ACTIVITY:
Every line of the listing that holds the word "knee" should be returned.

EXTRACTED INFORMATION:
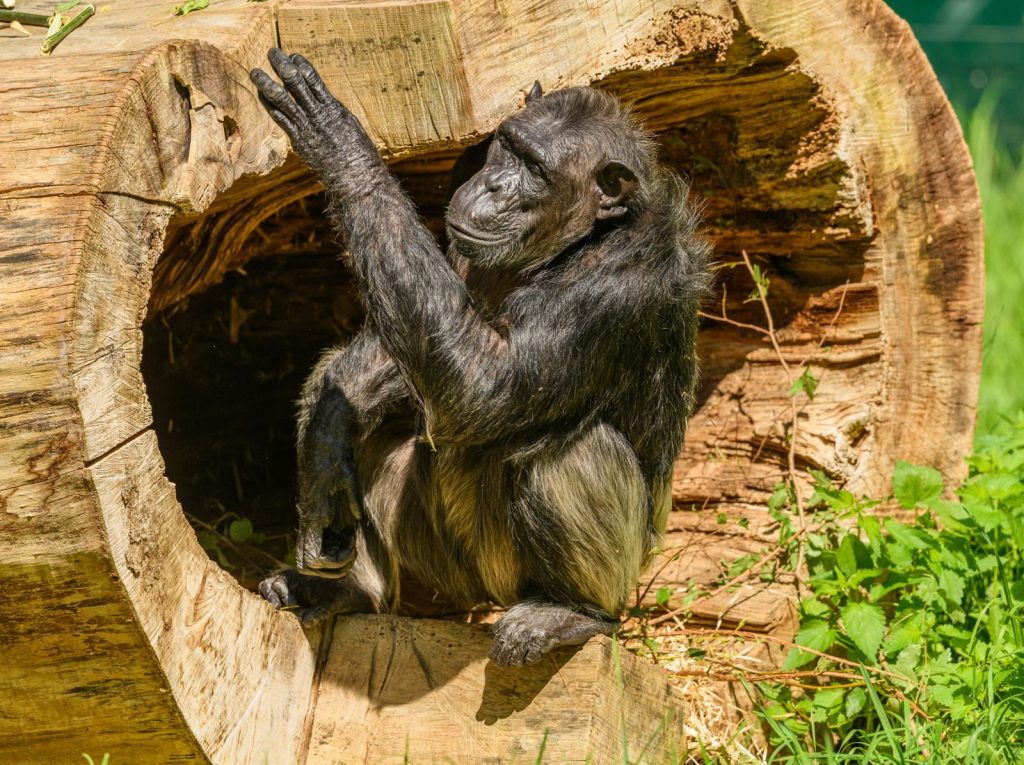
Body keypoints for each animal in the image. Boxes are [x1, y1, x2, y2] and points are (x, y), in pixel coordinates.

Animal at [250, 49, 711, 667]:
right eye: (508, 147)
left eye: (536, 170)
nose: (492, 185)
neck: (577, 241)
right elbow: (410, 342)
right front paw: (325, 456)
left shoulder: (622, 285)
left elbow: (483, 383)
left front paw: (339, 144)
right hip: (445, 565)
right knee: (342, 378)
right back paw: (347, 588)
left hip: (544, 580)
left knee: (571, 451)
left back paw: (570, 612)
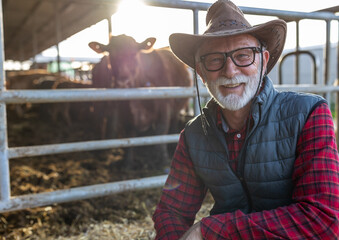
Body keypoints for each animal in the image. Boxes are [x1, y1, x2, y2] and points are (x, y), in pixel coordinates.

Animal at [89, 34, 193, 168]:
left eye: (134, 53)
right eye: (110, 53)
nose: (123, 82)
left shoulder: (165, 105)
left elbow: (161, 131)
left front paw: (164, 160)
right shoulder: (125, 110)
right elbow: (129, 132)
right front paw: (127, 162)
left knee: (174, 120)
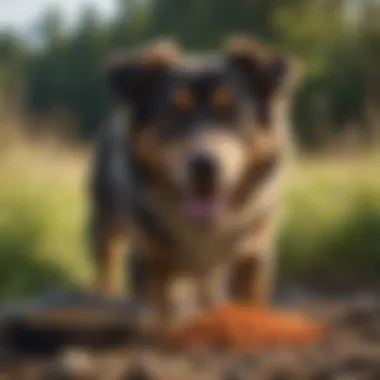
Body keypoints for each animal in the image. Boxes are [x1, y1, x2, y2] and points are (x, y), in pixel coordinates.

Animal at [90, 37, 300, 332]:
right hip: (104, 224)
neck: (203, 227)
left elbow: (252, 304)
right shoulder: (149, 258)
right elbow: (160, 315)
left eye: (231, 112)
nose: (205, 165)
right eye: (174, 112)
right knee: (105, 264)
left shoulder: (253, 256)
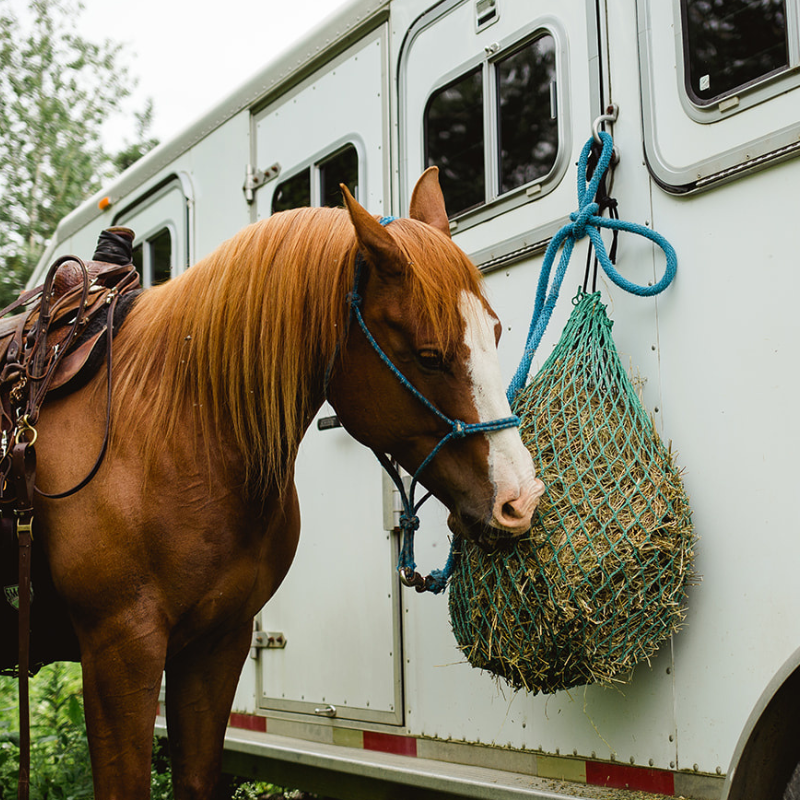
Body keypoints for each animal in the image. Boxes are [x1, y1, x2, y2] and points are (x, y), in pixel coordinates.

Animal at [28, 166, 548, 796]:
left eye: (494, 332)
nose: (520, 500)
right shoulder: (119, 652)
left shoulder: (216, 645)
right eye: (429, 356)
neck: (167, 435)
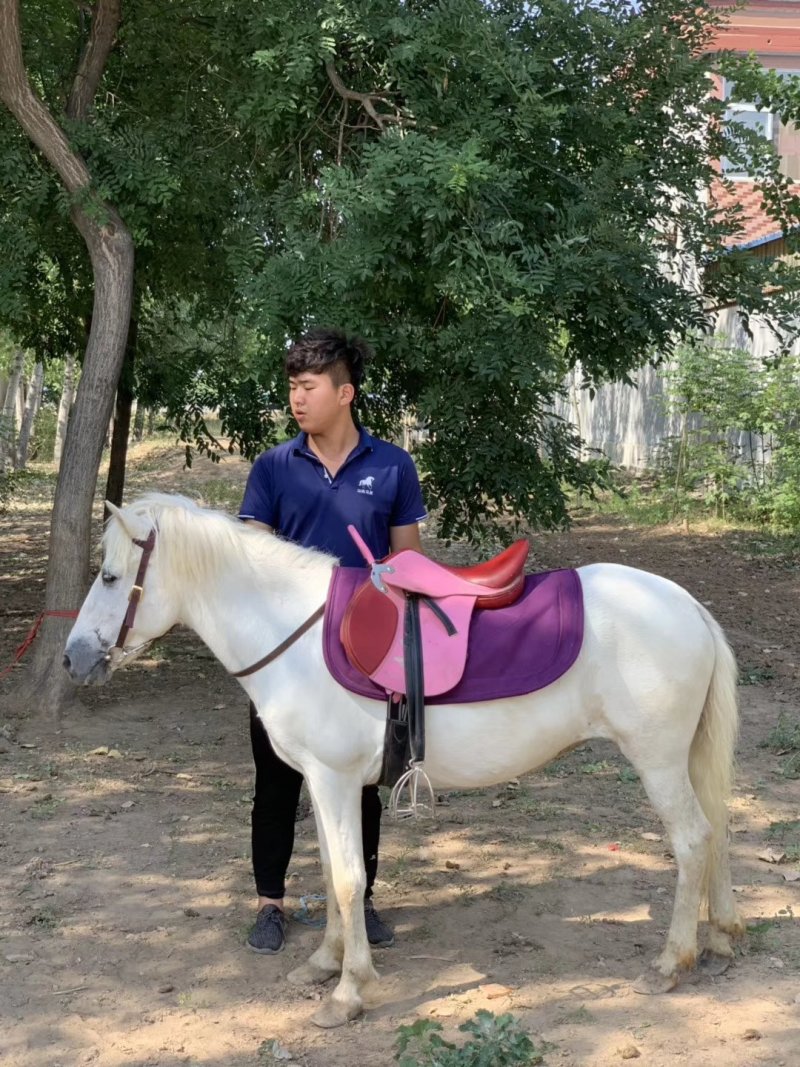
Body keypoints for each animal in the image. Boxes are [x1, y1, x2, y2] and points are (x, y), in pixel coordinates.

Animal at [63, 493, 743, 1029]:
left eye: (109, 576)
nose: (73, 658)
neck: (295, 632)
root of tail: (688, 606)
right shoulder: (322, 782)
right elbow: (332, 874)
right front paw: (326, 962)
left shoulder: (335, 779)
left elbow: (347, 879)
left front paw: (349, 992)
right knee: (714, 835)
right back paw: (718, 938)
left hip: (657, 762)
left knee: (692, 841)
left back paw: (671, 962)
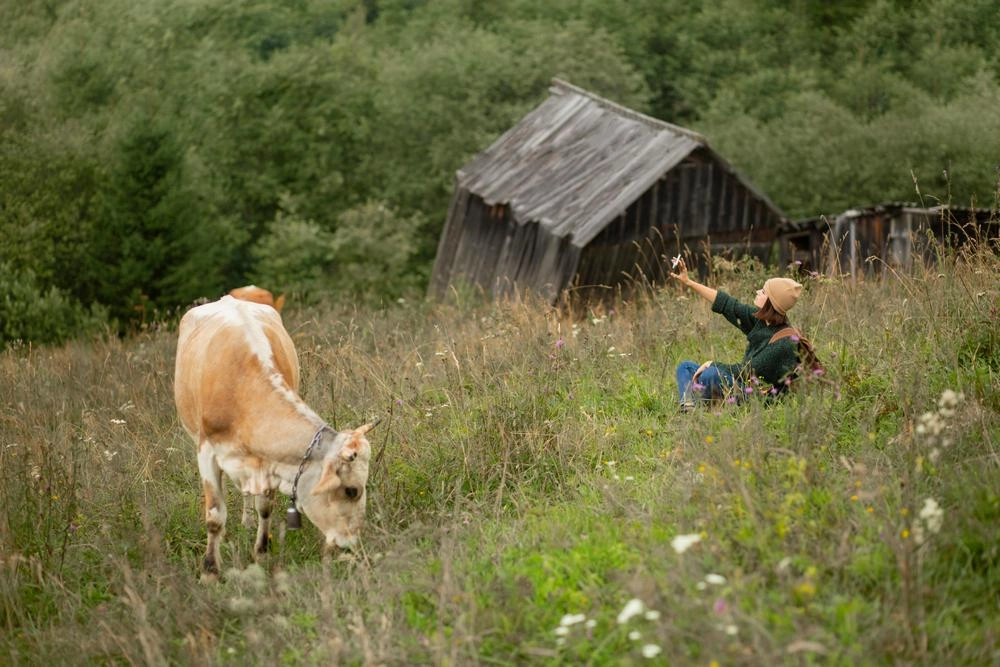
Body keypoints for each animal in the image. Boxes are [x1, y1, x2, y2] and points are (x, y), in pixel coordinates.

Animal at [174, 295, 374, 577]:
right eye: (351, 490)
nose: (352, 544)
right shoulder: (206, 452)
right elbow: (214, 515)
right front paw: (210, 570)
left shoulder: (268, 460)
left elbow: (265, 507)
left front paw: (261, 553)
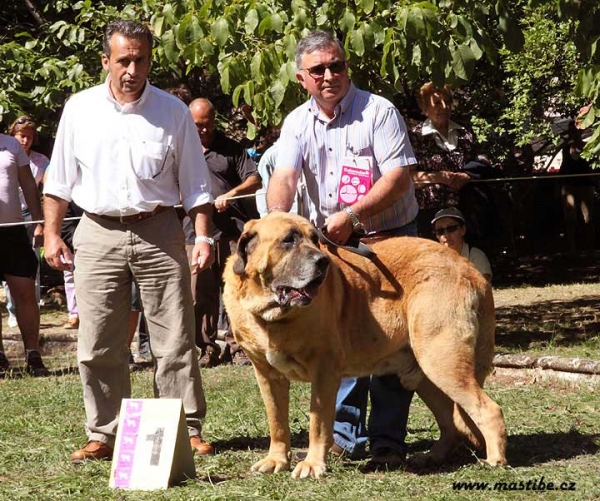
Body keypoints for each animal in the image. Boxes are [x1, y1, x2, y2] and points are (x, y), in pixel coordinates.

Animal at [220, 210, 506, 476]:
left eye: (315, 239)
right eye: (288, 240)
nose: (323, 261)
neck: (270, 314)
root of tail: (469, 268)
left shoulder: (324, 371)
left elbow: (317, 423)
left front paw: (312, 464)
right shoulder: (267, 375)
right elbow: (277, 421)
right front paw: (276, 460)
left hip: (441, 360)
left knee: (488, 409)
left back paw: (494, 460)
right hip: (425, 374)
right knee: (451, 422)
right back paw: (431, 457)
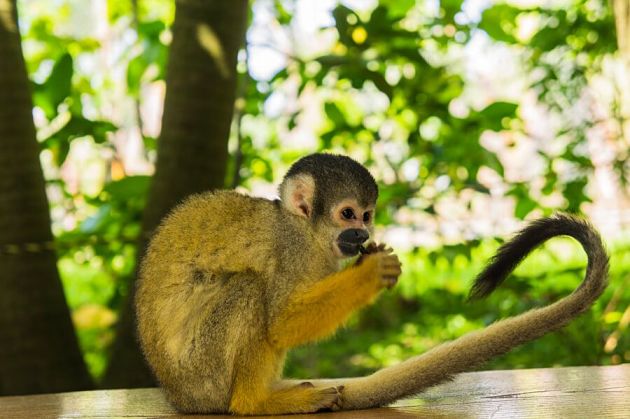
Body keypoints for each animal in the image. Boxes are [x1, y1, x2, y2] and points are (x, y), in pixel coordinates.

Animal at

ANSWER AREA:
right knee: (342, 378)
left knee: (571, 451)
left knee: (174, 120)
right knee: (105, 264)
right knee: (714, 835)
left knee: (692, 841)
left knee: (488, 409)
right knee: (451, 422)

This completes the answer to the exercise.